Emendas parlamentares para eventos locais
Recursos federais de emendas demandam plano de trabalho detalhado e não podem ser aplicados de forma arbitrária pelos prefeitos.
Justificado sob a categoria de fomento ao turismo pela deputada Dani Cunha (PL), o repasse exige prestação de contas rigorosa ao Tribunal de Contas da União (TCU) e ao Ministério Público Federal (MPF), responsabilizando a prefeitura por qualquer desvio de finalidade. A deputada explicou o fluxo ao jornal Folha de S. Paulo.

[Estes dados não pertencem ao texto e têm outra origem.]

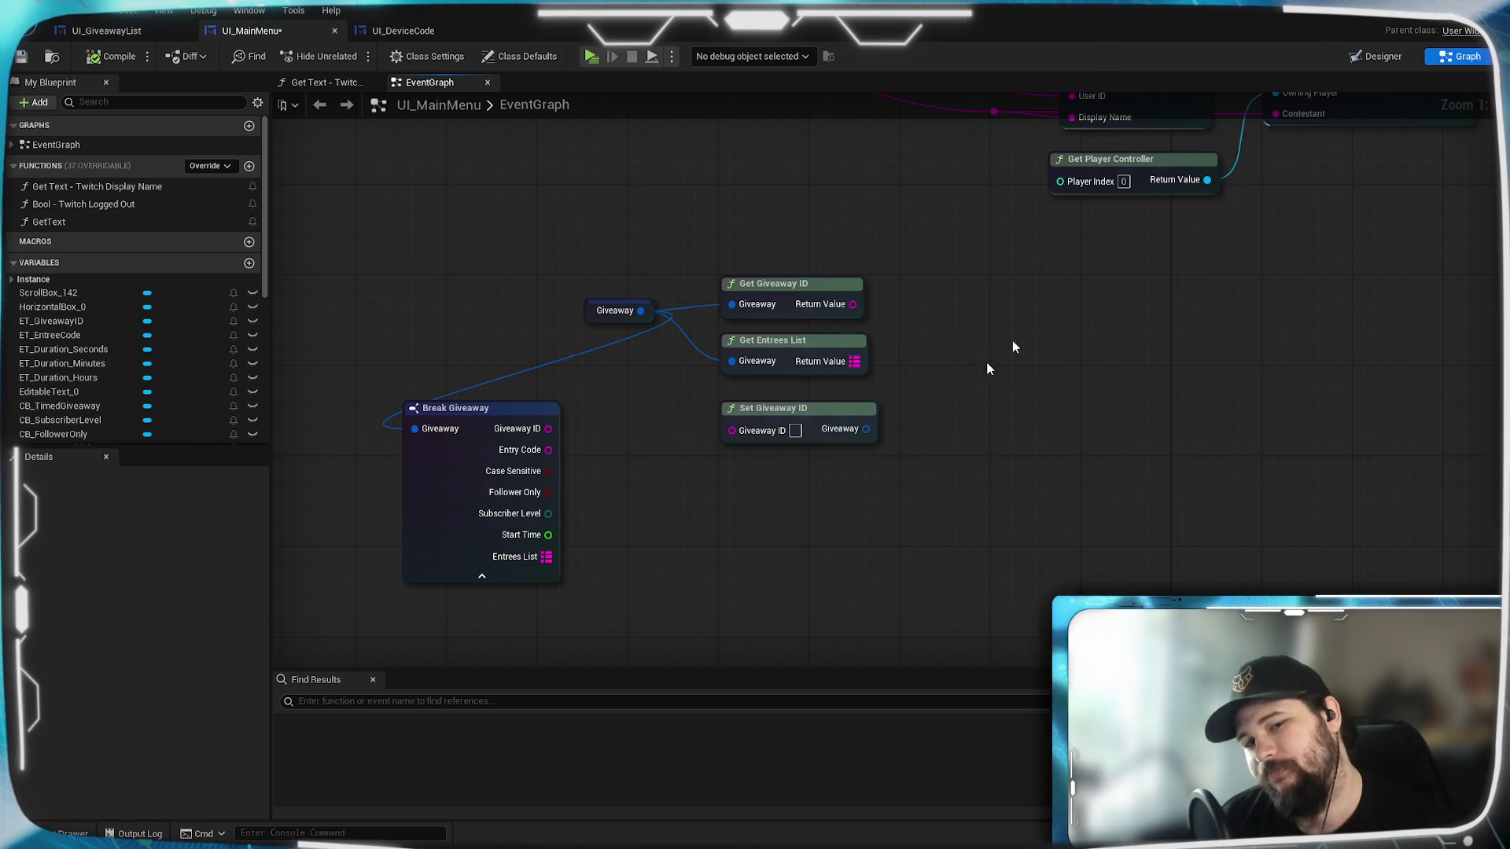
click(1437, 23)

Destinei uma emenda na categoria do turismo, pois foi o que meu partido liberou. Escolhi o município e ele recebeu a emenda. O que o prefeito faz com a emenda é de sua descrição.
A fiscalização também pode ocorrer através da Justiça Eleitoral e Ministério Público Eleitoral (MPE) e dos órgãos locais, como o Tribunal de Contas do Estado do Rio de Janeiro (TCE-RJ) e da Câmara Municipal do Rio de Janeiro (CMRJ).
Quais são as regras eleitorais e punição para shows
- Em eventos financiados pelo Estado, a proibição de showmícios e de propaganda eleitoral ganha peso nas Eleições 2026.
- Apresentações artísticas são permitidas no período que antecede as eleições, desde que o evento não se transforme em showmício ou ato de campanha política.
- A regra segue decisões do Tribunal Superior Eleitoral (TSE), conforme a Resolução nº 23.610/2019, atualizada periodicamente pelo tribunal.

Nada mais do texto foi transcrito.